設問:
**1)** 次の (a)〜(c) が『真景累ヶ淵』を扱った本文の内容と合っているか、それぞれ「はい」か「いいえ」で答え、判断の根拠となる本文の語句をそのまま引用してください。(a) 『真景累ヶ淵』には原話がない。(b) 「古累」について、わが家にある録音は先代林家正蔵によるものだけである。(c) 原話のもとになった事件は下総羽生村で起きたとされている。
**2)** 『真景累ヶ淵』を扱った本文のうち、「『牡丹燈籠』にも元があったように」で始まる段落を、主な事実を残して箇条書きにまとめてください。
**3)** 『真景累ヶ淵』を扱った本文の最後の文に続けて、その先を書き進めてください。

今宵は、『牡丹燈籠』に引きつづき、再び三遊亭圓朝の怪談噺の映画化です。
『牡丹燈籠』にも元があったように、『真景累ヶ淵』にも原話があります。いちおう「実話」ということになっている、下総羽生村で起きた悪魔憑きの事件から生まれたもので、「累物語」など、さまざまな名前で呼ばれる話から派生した落語です。
また、落語のほうには、通称「古累」という、より原話に近い版がありますが、もう高座にかけられることはめったにないでしょう。わが家にある「古累」の録音は、先代林家正蔵(彦六の正蔵)によるもののみです。
このあたりの原型にまでさかのぼってみたい方には、高田衛『江戸の悪魔払い師』をお薦めしておきます。東横線の「祐天寺」という駅がありますが、あの祐天寺の開祖、祐天上人がエクソシズムをしちゃいます。

提供資料:

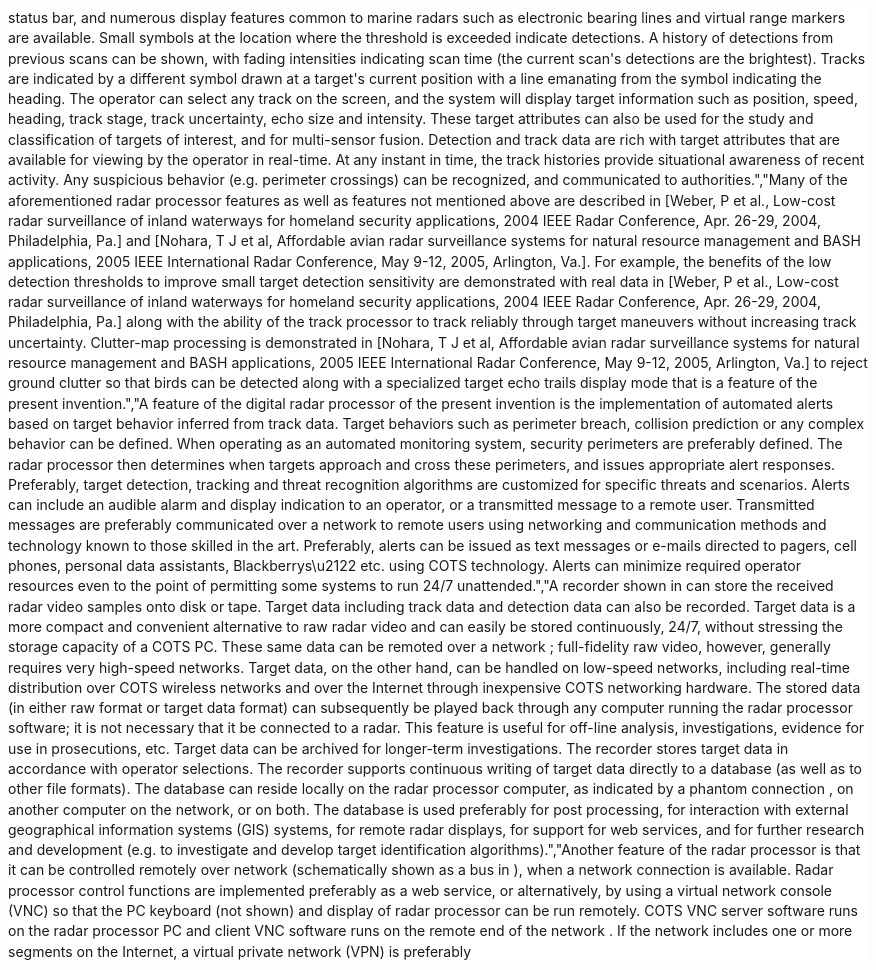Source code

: status bar, and numerous display features common to marine radars such as electronic bearing lines and virtual range markers are available. Small symbols at the location where the threshold is exceeded indicate detections. A history of detections from previous scans can be shown, with fading intensities indicating scan time (the current scan's detections are the brightest). Tracks are indicated by a different symbol drawn at a target's current position with a line emanating from the symbol indicating the heading. The operator can select any track on the screen, and the system will display target information such as position, speed, heading, track stage, track uncertainty, echo size and intensity. These target attributes can also be used for the study and classification of targets of interest, and for multi-sensor fusion. Detection and track data are rich with target attributes that are available for viewing by the operator in real-time. At any instant in time, the track histories provide situational awareness of recent activity. Any suspicious behavior (e.g. perimeter crossings) can be recognized, and communicated to authorities.","Many of the aforementioned radar processor features as well as features not mentioned above are described in [Weber, P et al., Low-cost radar surveillance of inland waterways for homeland security applications, 2004 IEEE Radar Conference, Apr. 26-29, 2004, Philadelphia, Pa.] and [Nohara, T J et al, Affordable avian radar surveillance systems for natural resource management and BASH applications, 2005 IEEE International Radar Conference, May 9-12, 2005, Arlington, Va.]. For example, the benefits of the low detection thresholds to improve small target detection sensitivity are demonstrated with real data in [Weber, P et al., Low-cost radar surveillance of inland waterways for homeland security applications, 2004 IEEE Radar Conference, Apr. 26-29, 2004, Philadelphia, Pa.] along with the ability of the track processor  to track reliably through target maneuvers without increasing track uncertainty. Clutter-map processing is demonstrated in [Nohara, T J et al, Affordable avian radar surveillance systems for natural resource management and BASH applications, 2005 IEEE International Radar Conference, May 9-12, 2005, Arlington, Va.] to reject ground clutter so that birds can be detected along with a specialized target echo trails display mode that is a feature of the present invention.","A feature of the digital radar processor  of the present invention is the implementation of automated alerts based on target behavior inferred from track data. Target behaviors such as perimeter breach, collision prediction or any complex behavior can be defined. When operating as an automated monitoring system, security perimeters are preferably defined. The radar processor then determines when targets approach and cross these perimeters, and issues appropriate alert responses. Preferably, target detection, tracking and threat recognition algorithms are customized for specific threats and scenarios. Alerts can include an audible alarm and display indication to an operator, or a transmitted message to a remote user. Transmitted messages are preferably communicated over a network to remote users using networking and communication methods and technology known to those skilled in the art. Preferably, alerts can be issued as text messages or e-mails directed to pagers, cell phones, personal data assistants, Blackberrys\u2122 etc. using COTS technology. Alerts can minimize required operator resources even to the point of permitting some systems to run 24\/7 unattended.","A recorder  shown in  can store the received radar video samples onto disk or tape. Target data including track data and detection data can also be recorded. Target data is a more compact and convenient alternative to raw radar video and can easily be stored continuously, 24\/7, without stressing the storage capacity of a COTS PC. These same data can be remoted over a network ; full-fidelity raw video, however, generally requires very high-speed networks. Target data, on the other hand, can be handled on low-speed networks, including real-time distribution over COTS wireless networks and over the Internet through inexpensive COTS networking hardware. The stored data (in either raw format or target data format) can subsequently be played back through any computer running the radar processor software; it is not necessary that it be connected to a radar. This feature is useful for off-line analysis, investigations, evidence for use in prosecutions, etc. Target data can be archived for longer-term investigations. The recorder  stores target data in accordance with operator selections. The recorder  supports continuous writing of target data directly to a database  (as well as to other file formats). The database  can reside locally on the radar processor computer, as indicated by a phantom connection , on another computer on the network, or on both. The database  is used preferably for post processing, for interaction with external geographical information systems (GIS) systems, for remote radar displays, for support for web services, and for further research and development (e.g. to investigate and develop target identification algorithms).","Another feature of the radar processor  is that it can be controlled remotely over network  (schematically shown as a bus in ), when a network connection is available. Radar processor control functions are implemented preferably as a web service, or alternatively, by using a virtual network console (VNC) so that the PC keyboard (not shown) and display  of radar processor  can be run remotely. COTS VNC server software runs on the radar processor PC and client VNC software runs on the remote end of the network . If the network  includes one or more segments on the Internet, a virtual private network (VPN) is preferably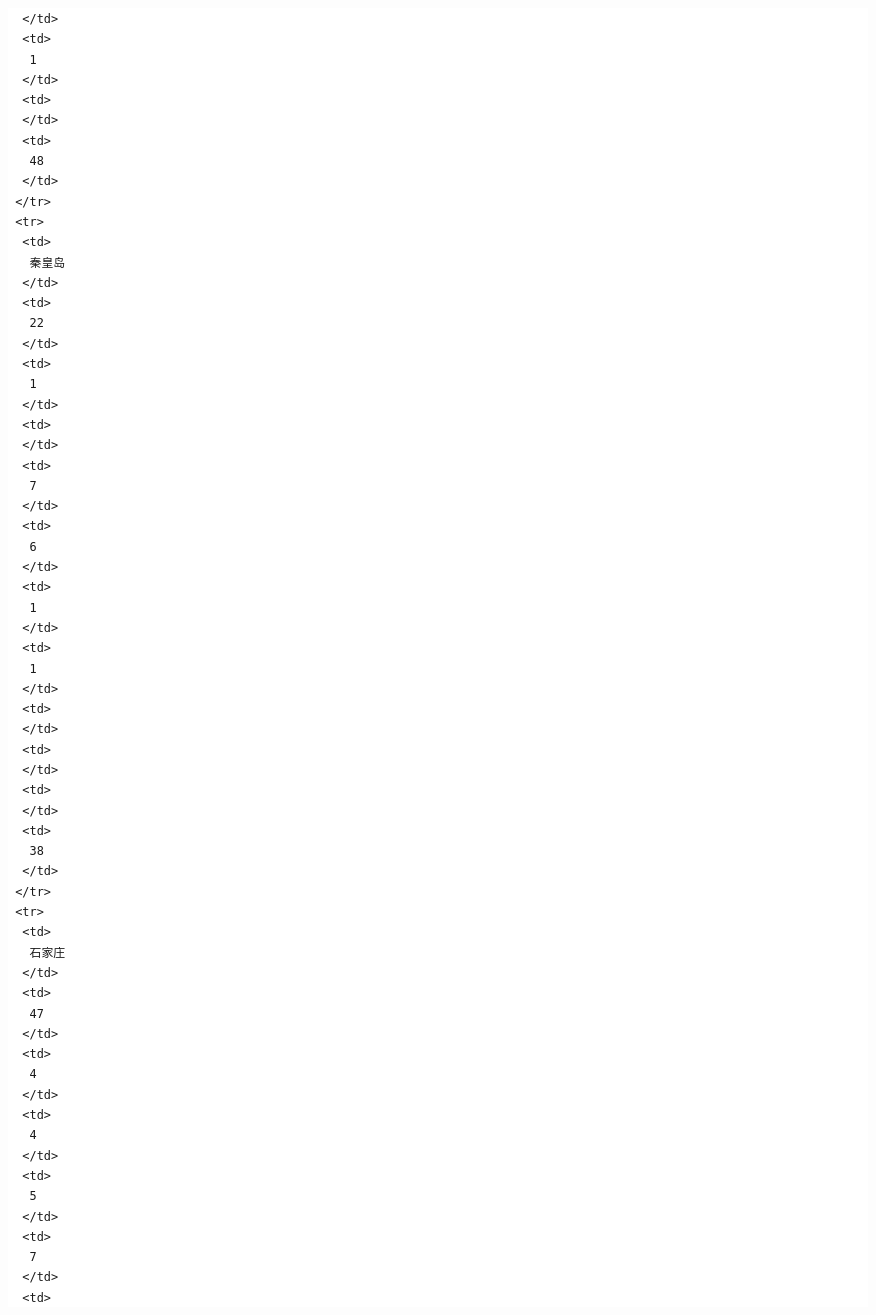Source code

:       </td>
      <td>
       1
      </td>
      <td>
      </td>
      <td>
       48
      </td>
     </tr>
     <tr>
      <td>
       秦皇岛
      </td>
      <td>
       22
      </td>
      <td>
       1
      </td>
      <td>
      </td>
      <td>
       7
      </td>
      <td>
       6
      </td>
      <td>
       1
      </td>
      <td>
       1
      </td>
      <td>
      </td>
      <td>
      </td>
      <td>
      </td>
      <td>
       38
      </td>
     </tr>
     <tr>
      <td>
       石家庄
      </td>
      <td>
       47
      </td>
      <td>
       4
      </td>
      <td>
       4
      </td>
      <td>
       5
      </td>
      <td>
       7
      </td>
      <td>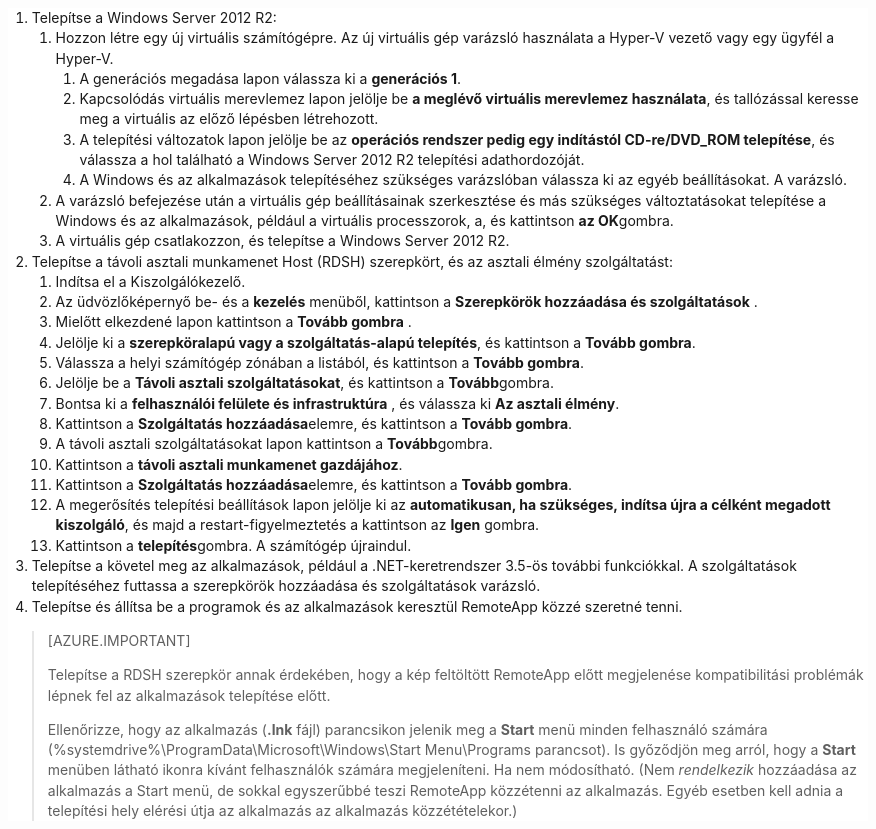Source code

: 



1. Telepítse a Windows Server 2012 R2:
    1. Hozzon létre egy új virtuális számítógépre. Az új virtuális gép varázsló használata a Hyper-V vezető vagy egy ügyfél a Hyper-V.
        1. A generációs megadása lapon válassza ki a **generációs 1**.
        2. Kapcsolódás virtuális merevlemez lapon jelölje be **a meglévő virtuális merevlemez használata**, és tallózással keresse meg a virtuális az előző lépésben létrehozott.
        2. A telepítési változatok lapon jelölje be az **operációs rendszer pedig egy indítástól CD-re/DVD_ROM telepítése**, és válassza a hol található a Windows Server 2012 R2 telepítési adathordozóját.
        3. A Windows és az alkalmazások telepítéséhez szükséges varázslóban válassza ki az egyéb beállításokat. A varázsló.
    2.  A varázsló befejezése után a virtuális gép beállításainak szerkesztése és más szükséges változtatásokat telepítése a Windows és az alkalmazások, például a virtuális processzorok, a, és kattintson **az OK**gombra.
    4.  A virtuális gép csatlakozzon, és telepítse a Windows Server 2012 R2.
1. Telepítse a távoli asztali munkamenet Host (RDSH) szerepkört, és az asztali élmény szolgáltatást:
    1. Indítsa el a Kiszolgálókezelő.
    2. Az üdvözlőképernyő be- és a **kezelés** menüből, kattintson a **Szerepkörök hozzáadása és szolgáltatások** .
    3. Mielőtt elkezdené lapon kattintson a **Tovább gombra** .
    4. Jelölje ki a **szerepköralapú vagy a szolgáltatás-alapú telepítés**, és kattintson a **Tovább gombra**.
    5. Válassza a helyi számítógép zónában a listából, és kattintson a **Tovább gombra**.
    6. Jelölje be a **Távoli asztali szolgáltatásokat**, és kattintson a **Tovább**gombra.
    7. Bontsa ki a **felhasználói felülete és infrastruktúra** , és válassza ki **Az asztali élmény**.
    8. Kattintson a **Szolgáltatás hozzáadása**elemre, és kattintson a **Tovább gombra**.
    9. A távoli asztali szolgáltatásokat lapon kattintson a **Tovább**gombra.
    10. Kattintson a **távoli asztali munkamenet gazdájához**.
    11. Kattintson a **Szolgáltatás hozzáadása**elemre, és kattintson a **Tovább gombra**.
    12. A megerősítés telepítési beállítások lapon jelölje ki az **automatikusan, ha szükséges, indítsa újra a célként megadott kiszolgáló**, és majd a restart-figyelmeztetés a kattintson az **Igen** gombra.
    13. Kattintson a **telepítés**gombra. A számítógép újraindul.
1.  Telepítse a követel meg az alkalmazások, például a .NET-keretrendszer 3.5-ös további funkciókkal. A szolgáltatások telepítéséhez futtassa a szerepkörök hozzáadása és szolgáltatások varázsló.
7.  Telepítse és állítsa be a programok és az alkalmazások keresztül RemoteApp közzé szeretné tenni.

>[AZURE.IMPORTANT]
>
>Telepítse a RDSH szerepkör annak érdekében, hogy a kép feltöltött RemoteApp előtt megjelenése kompatibilitási problémák lépnek fel az alkalmazások telepítése előtt.
>
>Ellenőrizze, hogy az alkalmazás (**.lnk** fájl) parancsikon jelenik meg a **Start** menü minden felhasználó számára (%systemdrive%\ProgramData\Microsoft\Windows\Start Menu\Programs parancsot). Is győződjön meg arról, hogy a **Start** menüben látható ikonra kívánt felhasználók számára megjeleníteni. Ha nem módosítható. (Nem *rendelkezik* hozzáadása az alkalmazás a Start menü, de sokkal egyszerűbbé teszi RemoteApp közzétenni az alkalmazás. Egyéb esetben kell adnia a telepítési hely elérési útja az alkalmazás az alkalmazás közzétételekor.)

解答:
**1)**
(a) いいえ。「『真景累ヶ淵』にも原話があります」
(b) はい。「わが家にある「古累」の録音は、先代林家正蔵(彦六の正蔵)によるもののみです」
(c) はい。「下総羽生村で起きた悪魔憑きの事件から生まれたもの」

**2)**
- 『牡丹燈籠』と同様に、『真景累ヶ淵』にも原話がある。
- 原話は、いちおう「実話」とされる下総羽生村の悪魔憑きの事件から生まれた。
- 「累物語」などさまざまな名前で呼ばれる話から派生した落語である。

**3)**
中川信夫監督による映画『怪談かさねが淵』は、川内康範(作詞家として知られるあの人。わたしらの世代にとっては「月光仮面」の原作者といったほうが通りがいい)の脚本で、例によって長い噺を端折るために、大幅なプロット改変をおこなっています。
◆ 下総羽生村累ヶ淵、発端の場、宗悦殺し ◆◆
三遊亭圓朝の『真景累ヶ淵』は、はじまったときと、終わったときでは、場所も時代も人物もまったく異なっているという不思議な物語で、現在、口演され、知られている噺は、だいたい最初の三分の一までのどこかの場をダイジェストしたものです。
映画版『真景累ヶ淵』も、落語のほうで「宗悦殺し」といっている発端の場から、もっとも有名な「豊志賀の死」を挟んで、「お久殺し」と通称されているところまでを素材に脚色しています。
映画版は、下総の羽生村からはじまるように改変していて、圓朝版では江戸に住んでいる深見新左衛門も、盲目の鍼医者にして金貸しの皆川宗悦も、ともに江戸ではなく、羽生村の住人です。
雪の降る寒い夜、深見新左衛門の家に貸金を取り立てに行った宗悦は、酔った新左衛門と口論になり、誤って斬り殺されてしまいます。新左衛門は下男に命じて、宗悦の亡骸を累ヶ淵に沈めます。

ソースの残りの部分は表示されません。